Chapter 17
SEVENTEEN
“ G od, I’m getting fat,” I muttered as I checked myself out in the wall of mirrored cabinets beside the ultrasound chair.
We’d only just arrived at the obstetrics center at Beth Israel in time for our appointment, where we were quickly ushered into a large imaging room equipped with several big screens and a much bigger ultrasound machine than the one we’d seen before.
I stuck my chin out toward myself in the mirror. “Check out these jowls. I’m going to have a double chin by Christmas, you watch. I’m already starting to look like my great aunt Valentina.”
Xavier had been brooding since Derek stopped by. At least more than usual. Brooding, but not snapping. I could live with that. My instinct when things were tense was to offer a bit of levity. Call it practice from three and a half years of redirecting eight-year-old brains from imminent drama over spilled milks and lost Pokémon cards.
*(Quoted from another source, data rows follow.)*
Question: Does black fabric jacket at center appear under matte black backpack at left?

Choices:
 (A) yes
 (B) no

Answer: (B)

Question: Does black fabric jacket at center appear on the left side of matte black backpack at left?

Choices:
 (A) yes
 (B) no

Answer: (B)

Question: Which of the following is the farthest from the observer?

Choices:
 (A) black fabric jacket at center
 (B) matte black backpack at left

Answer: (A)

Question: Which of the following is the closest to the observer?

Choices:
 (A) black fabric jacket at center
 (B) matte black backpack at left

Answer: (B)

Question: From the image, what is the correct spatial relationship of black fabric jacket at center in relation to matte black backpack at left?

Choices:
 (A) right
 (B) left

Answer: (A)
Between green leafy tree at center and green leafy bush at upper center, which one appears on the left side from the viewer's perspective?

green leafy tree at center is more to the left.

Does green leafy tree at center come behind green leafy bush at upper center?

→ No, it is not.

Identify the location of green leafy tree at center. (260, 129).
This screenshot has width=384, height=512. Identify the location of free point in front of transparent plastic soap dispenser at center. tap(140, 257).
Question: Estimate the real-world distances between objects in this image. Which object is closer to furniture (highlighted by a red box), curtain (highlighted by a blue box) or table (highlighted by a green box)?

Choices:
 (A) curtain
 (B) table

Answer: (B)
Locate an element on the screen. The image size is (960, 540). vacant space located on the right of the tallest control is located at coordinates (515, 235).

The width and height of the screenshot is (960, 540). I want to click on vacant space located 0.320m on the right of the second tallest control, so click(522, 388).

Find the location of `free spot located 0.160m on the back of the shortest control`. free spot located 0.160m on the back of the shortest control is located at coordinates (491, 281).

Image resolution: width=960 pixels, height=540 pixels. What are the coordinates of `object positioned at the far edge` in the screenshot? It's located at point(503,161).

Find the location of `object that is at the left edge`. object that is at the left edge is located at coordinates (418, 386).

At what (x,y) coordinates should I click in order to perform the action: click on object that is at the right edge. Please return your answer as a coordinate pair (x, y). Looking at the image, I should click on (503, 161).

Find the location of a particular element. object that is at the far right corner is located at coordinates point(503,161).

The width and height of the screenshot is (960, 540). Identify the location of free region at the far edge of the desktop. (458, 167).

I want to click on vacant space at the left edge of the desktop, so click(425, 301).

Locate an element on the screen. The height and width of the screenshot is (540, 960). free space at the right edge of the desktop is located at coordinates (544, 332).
“I think you look bloody beautiful,” Xavier said quietly from the stool on the other side of the room.
I turned at the sound of his sincerity. “I—thank you. But you’re supposed to say that to a pregnant woman. I know the glow is bullshit. It’s just the sweat leftover from nausea and running about a degree above normal. I’m basically an oven cooking this little bun. You could bake a soufflé in here.”
I expected at least a chuckle but got absolutely nothing. Instead, Xavier just watched me solemnly as I laid back into the ultrasound chair, my legs covered by the disposable drapes.
“You’re more beautiful than I’ve ever seen you,” he said. “And before you ask, I’m not saying it because I expect anything. It’s just the truth. You’re absolutely stunning.”
We stared at each other for a long minute, blue eyes meeting my green with such intensity I thought fireworks really might burst right there in the room. It was so different than sexual tension. So much more than the intensity that had passed between us when we first met, or even the longing of last spring, when we’d met again.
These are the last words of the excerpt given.